The data center in the broad sense, on the basis of the narrow sense, contains the top-level data strategy, data governance system, data management and operation, data culture cultivation and organizational structure support, and is a set of continuous management and operation system.
It can be said that the narrow sense of data center is designed to achieve the mission of data center. One is to make data processing, integration and processing faster, such as distributed ETL tools.
As traditional data is gradually replaced by big data platforms, the adaptation of ETL tools to big data platforms needs to keep pace with The Times, support distributed computing, elastic computing, and reduce the development volume
The other is to make data better generate business value, such as data label management, self-service analysis platform and so on. Data labels with everyone, but the real depth using the enterprise always felt: it’s really difficult to build very easy to use, if does not have a tag management system, whether the label repeated processing, the usage and accuracy of the labels are not control, such as business units on the recent marketing activities to create a new label, still have to go the development process, timeliness is not certain.
Data label management system is established to solve the problem of using data label. Self-service analysis platform is convenient for business personnel to conduct data analysis, processing and exploration by themselves. Combined with data sandbox, it directly provides business personnel with privacy-free production data for analysis, so that data can generate value faster and support key decisions.
The broad data center is the mechanism to assist the narrow data center to achieve its mission. Although it looks very “virtual”, it is the necessary guarantee for the successful landing of the data center.
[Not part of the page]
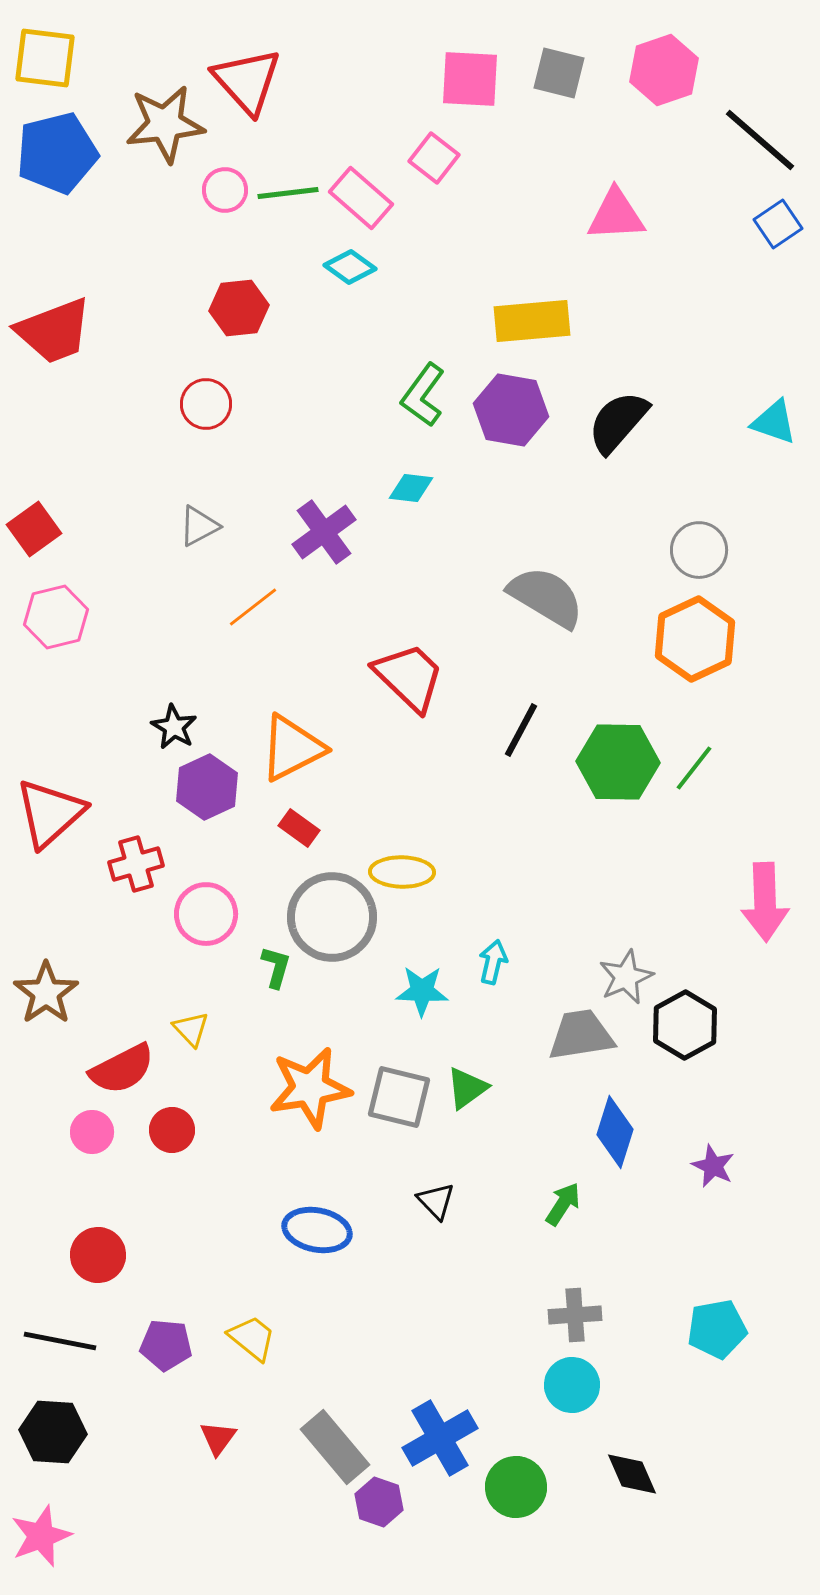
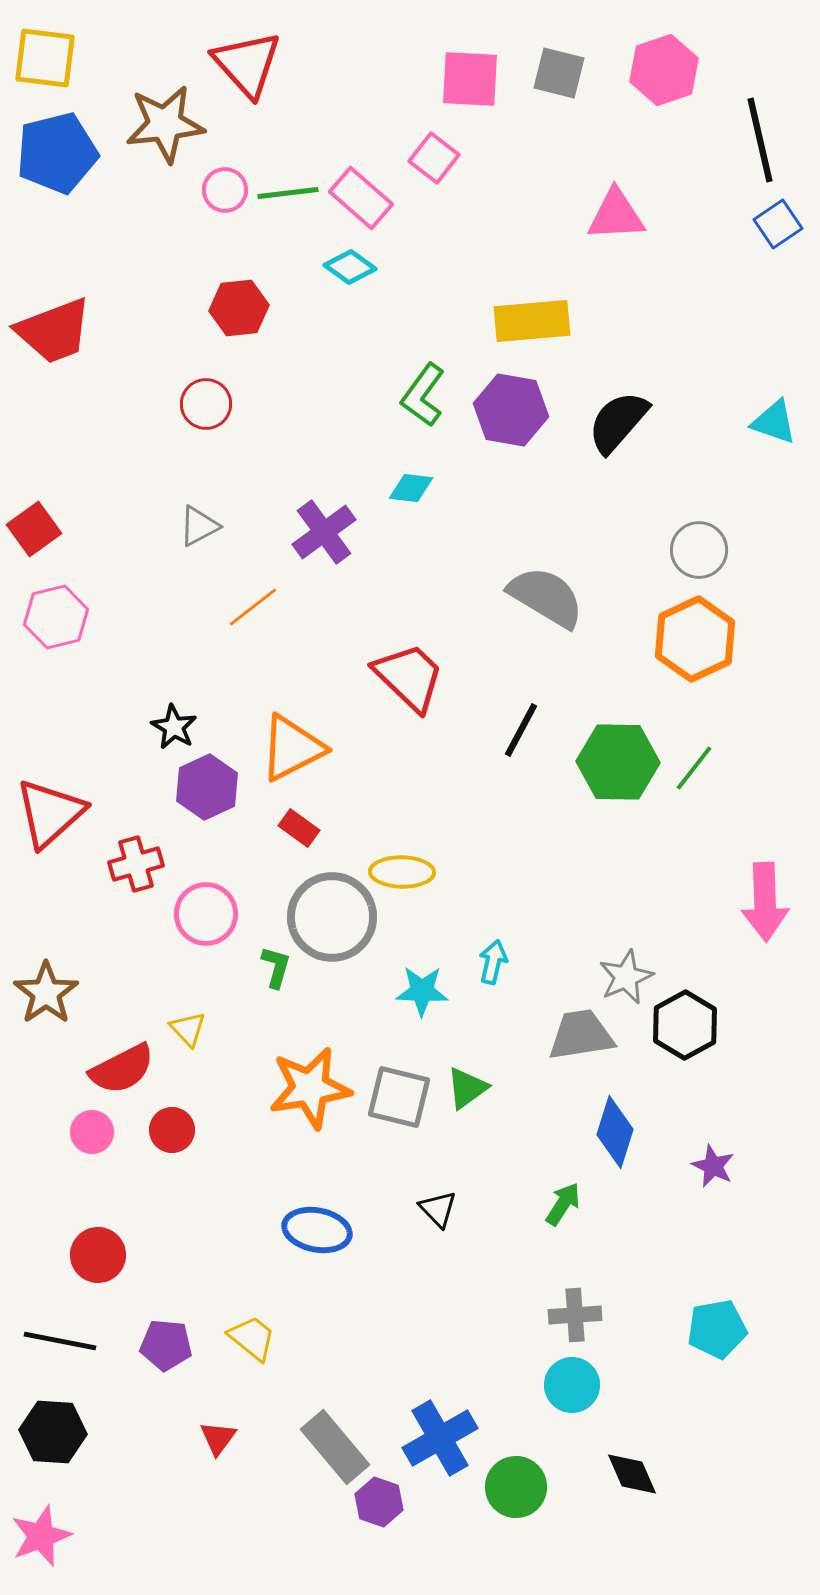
red triangle at (247, 81): moved 17 px up
black line at (760, 140): rotated 36 degrees clockwise
yellow triangle at (191, 1029): moved 3 px left
black triangle at (436, 1201): moved 2 px right, 8 px down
Does all this have to be done?
This question depends on the specific situation of the enterprise. In general, a general principle is to meet the business development of the first priority, do not build infrastructure for the sake of building infrastructure, must be able to solve the business needs as the ultimate goal.
“Man-month Myth” has long declared that there is no silver bullet, naturally, data warehouse, data mart, data lake, data center are not silver bullet, do not think that they will be done automatically, digital transformation will be completed automatically.
In short, using a range of snazzy new technologies is not necessarily a digital leader, nor is it a backwater workshop of the classical Internet era. The key is to recognize their own digital status quo, to formulate digital goals, to formulate digital path, to optimize the scene, to achieve value.
New technologies and all kinds of data infrastructure are only a set of feasible action plans on this road. It is to reorganize all kinds of digitalization attempts of the past banks with systematic and structured methodology and endow them with the latest technical framework for implementation.